Yes, we know that intramuscular fat is all the rage. It's believed to be the latest sure fire way for success. The other is black hair. The importance of these highly sought after features is supported by myths. And the myths are being taught as gospel by the Great Cattlemen of our era, university educators (Extension), and cattle buyers at the sale barns. Yet hair color and intramuscular fat have little if anything to do with eating experience and virtually nothing to do with economics, unless we are basing our marketing practices on "the greater fool theory."
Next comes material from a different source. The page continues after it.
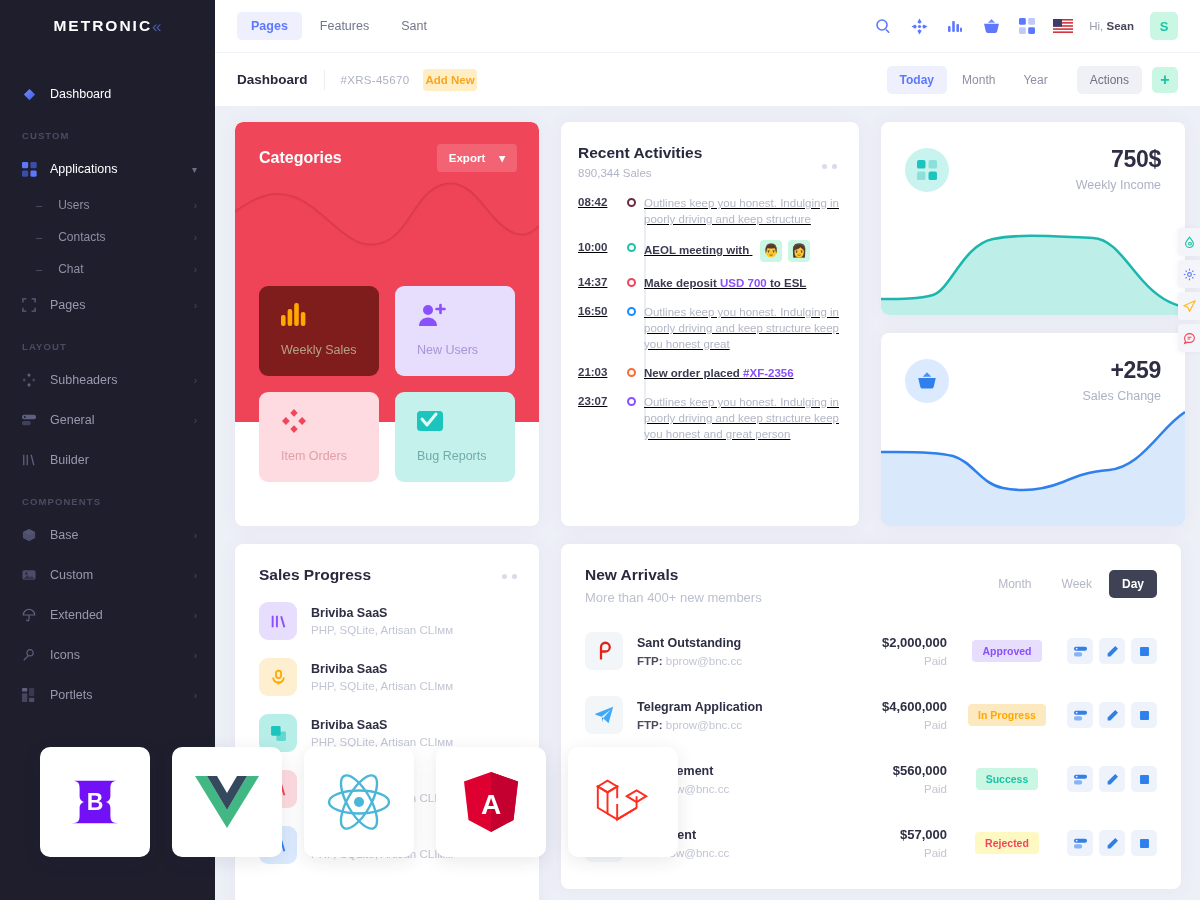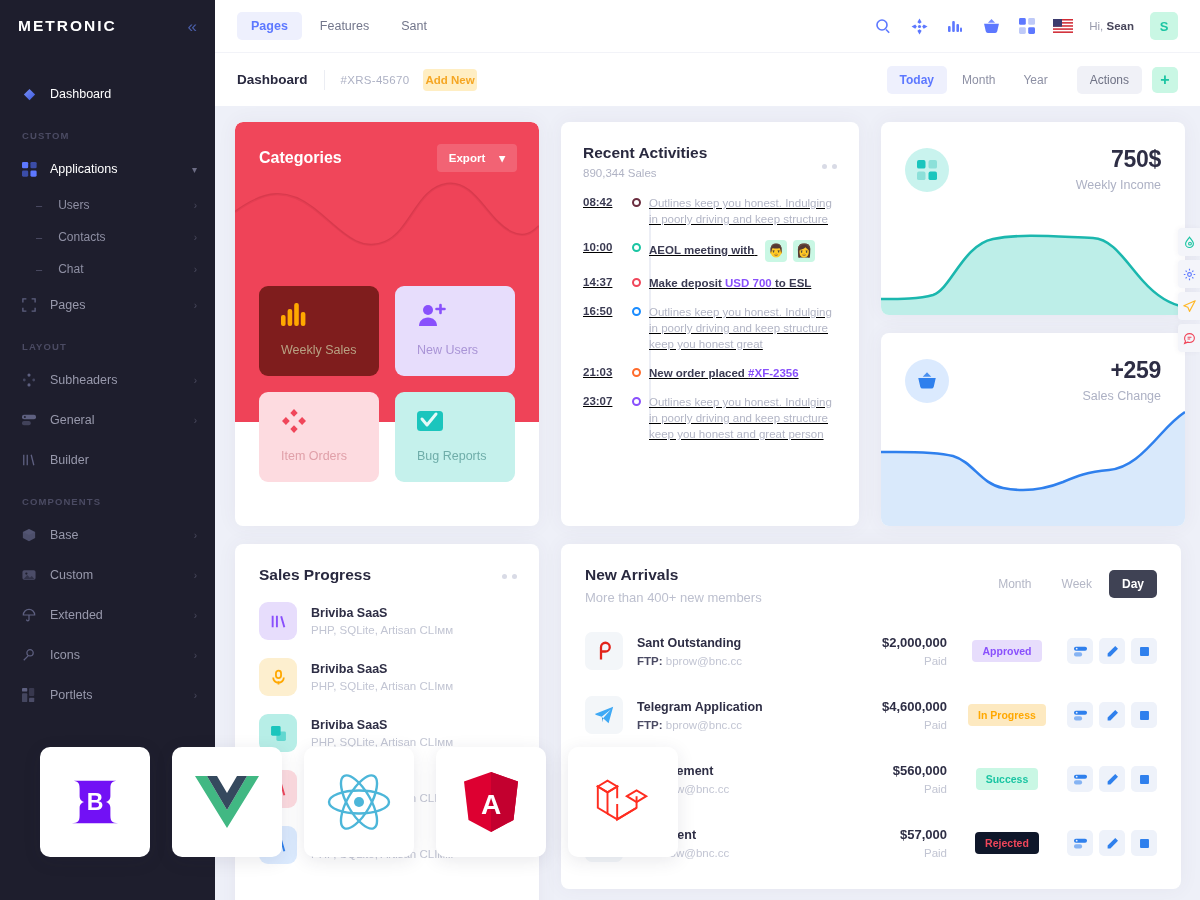"METRONIC" .brand { justify-content: space-between -> center }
I can hear it now. Many folks who've read to this point will be saying, "These guys are nuts! They don't know nuttin." Of course, you're not like them. But if you're wondering if there is any scientific backup to this "observation," how about taking a gander at The Meat Tenderness Debate? Yeah, click on that link and see what you think. Then come back and let's check out this next page titled:
This report on The Eating Quality of Herefords is not a scientific study. It just reports what some folks experienced when they were eating beef products in a taste comparison competition. But it illustrates that instead of being afraid of our product, we can be proud of our product. And, if we use good management practices, our product, far more often than not, will be a great eating experience. Sure, it won't always be tender, flavorful, and/or juicy, even when it's loaded with gobs of intramuscular fat. That's just the way beef is. But it can usually be a good, if not a great, eating experience
So, when you look for genetic inputs for your cattle operation. Seek out the type (not particularly the breed) of cattle that will work in your environment and under your management practices. And focus on the genetic traits that you can measure in terms of their economic importance to your bottom line.
It can also be said that maybe you should buy bulls from folks who raise them under the same kind of management and environmental practices you are utilizing.
That's right, if you want to get away from unnecessary subsidies, how can you do that if the bulls you use came from highly subsidized environments?